Frank serves as an inspiration to Jews because of her determination and resilience during the Holocaust. She had to face terrible demons, not knowing if she would see her friends, her school, or her home ever again. She turned to her journal in hopes of later publishing it as a book under the name The Secret Annex and meticulously cataloged her experience hiding from Nazis in an attic apartment. Though her work didn’t become famous until many years after her death, Anne Frank became an international icon. Her childhood innocence was stolen by the cruelty of Hitler and the German Nazis who persecuted her community. And from the time of the Holocaust, the world has promised to protect the Jewish people from mass slaughter and violence due to our religious affiliation and identity. 

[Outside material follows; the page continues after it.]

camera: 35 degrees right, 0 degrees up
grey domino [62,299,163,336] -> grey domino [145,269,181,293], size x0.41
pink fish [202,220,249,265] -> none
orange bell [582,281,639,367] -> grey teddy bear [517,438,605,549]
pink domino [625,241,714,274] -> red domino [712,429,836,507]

Now, in 2023, my peers have gone silent once again. When Hamas initially began killing Israelis on October 7, I was startled by the lack of support from my friends and peers. Almost instantly, Instagram graphics appeared over my feed with propaganda glorifying Hamas’s actions as those of freedom fighters. I wondered how these people, whom I considered my friends, could outrightly support a known terrorist organization that deliberately killed more than a thousand civilians, and be so misinformed as to confuse Palestinian civilians (many of whom hate this terrorist group) with Hamas. As reported incidents of antisemitic harassment, vandalism, and assault rose by over 388% in the United States last year, I tried to rationalize how groups in a world that promised to not let antisemitism reach such heights again had created such a storm of anti-Jewish action. 

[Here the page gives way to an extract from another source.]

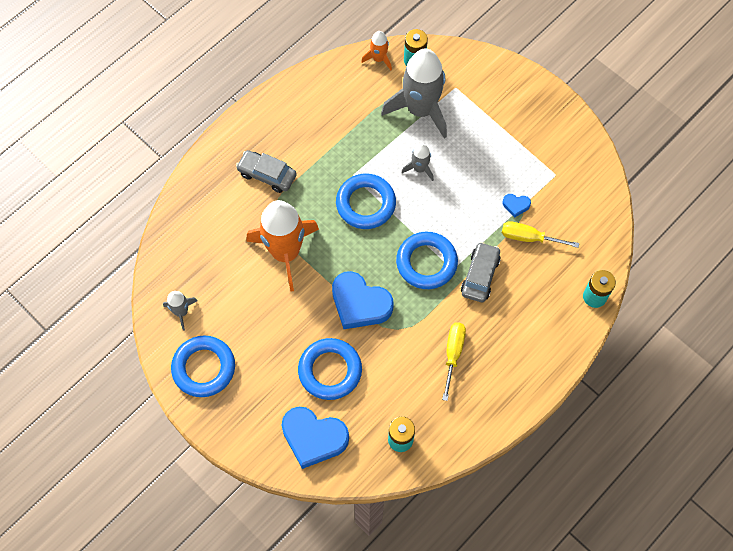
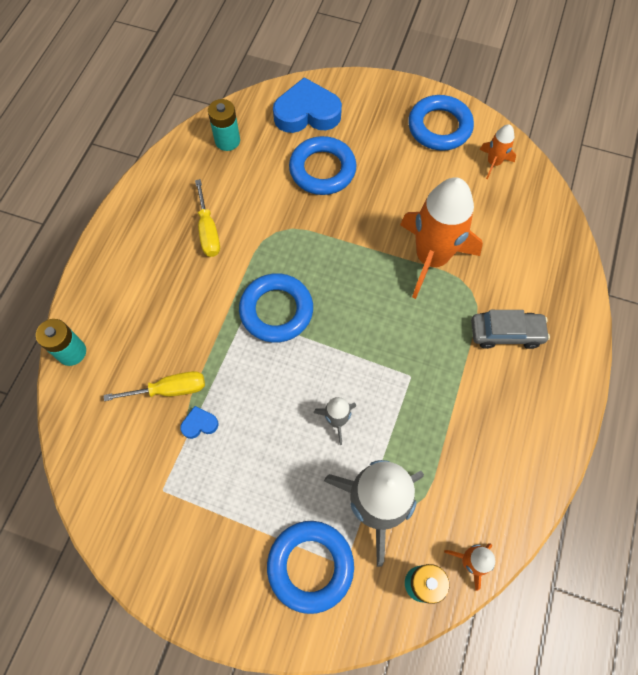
camera: 155 degrees right, 0 degrees up
grey rocket [163,291,198,331] -> orange rocket [480,124,516,179]
blue heart [332,271,394,329] -> none
blue ring [336,174,396,229] -> blue ring moved to [267,521,354,614]
grey car [461,242,501,302] -> none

It is possible to recognize the terrible suffering of Palestinian civilians in Gaza right now and to criticize the Israeli government's actions in response to the October 7 attacks without spewing antisemitic rhetoric. My support of Israeli citizens does not diminish my heartache when I hear about the death in Gaza. A human life lost is one to mourn. A pro-Israeli stance does not mean that I’m anti-Palestine or reflect my beliefs about the current governments of either entity. Being pro-Israel does not signify that I approve of the methods that the IDF is employing, nor does it mean that I am against a land compromise. For me, being pro-Israel is about valuing the lives of Jews everywhere, despising antisemitic actions and rhetoric, and ensuring that Jews will always have a homeland to go to avoid religious persecution. Perhaps the conflict in the Middle East is too removed from my peers' everyday experience to be salient in their lives—like reading a textbook about the Holocaust or seeing it in a movie. But for me the conflict is very personal. 

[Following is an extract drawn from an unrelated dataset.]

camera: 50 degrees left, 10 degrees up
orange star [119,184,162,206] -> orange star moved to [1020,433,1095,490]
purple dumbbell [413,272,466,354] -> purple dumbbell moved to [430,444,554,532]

Many young women have taken to the internet and other forms of media to document the war in a way that resembles the work of Anne Frank. Israelis are filming videos from shelters and cataloging the horrors they’re enduring. A woman named Avishag Shaar Yashuv took pictures at the funeral of an Israeli who died at Hamas’s hands, using her camera like Anne Frank used her diary: to document and inform. YouTube videos and other content are scattered across the Internet, including a video broadcast by a woman in the IDF that got over 10K likes and 100K views, emotionally depicting the experience of Israeli citizens and the terror they are facing. These women’s documentation in a time of crisis in order to inform the public parallels Anne Frank’s work decades ago. The women speaking out about the conflict have different faces, different names, and different identities than Anne Frank, but they too raise their voices to share their experiences.

I watched with horror as my friends and family in Israel ran to bomb shelters, and I’ll never forget my fear as people turned their backs on the communities affected by the brutality of Hamas. I distinctly remember opening my email and seeing that multiple of my Jewish summer camp counselors had been taken as hostages, and my dad told me that my relatives were hiding in bomb shelters overnight to protect themselves. My cousin’s coworker was taken as a hostage and other members of my family in the reserves were forced to leave their families to serve in the Israeli army. My non-Jewish friends were surprised that I knew people affected by the Hamas attack, let alone that Israelis were being stripped from their homes and killed. The Jewish world is small and my uninformed peers don’t realize how much pain we are in.

The kid reading The Diary of a Young Girl doesn’t question whether thirteen-year-old Anne Frank deserved to be a target of genocide, because kids have the capacity for basic empathy. This kid speaks out against antisemitic speech until they realize that the world around them doesn’t. Then the cycle of silence continues, allowing for continued antisemitism and violence. Anti-Jew hate crimes are at an all time high, and we need to work toward curbing this alarming rise. At the same time, it’s crucial that we recognize the horrible loss of life in Gaza as problematic too. These ideas do not need to be in tension, as exemplified by outspoken celebrities like Blake Lively and Ryan Reynolds, who have donated one million dollars to aid children in both Israel and Gaza affected by this tragedy. 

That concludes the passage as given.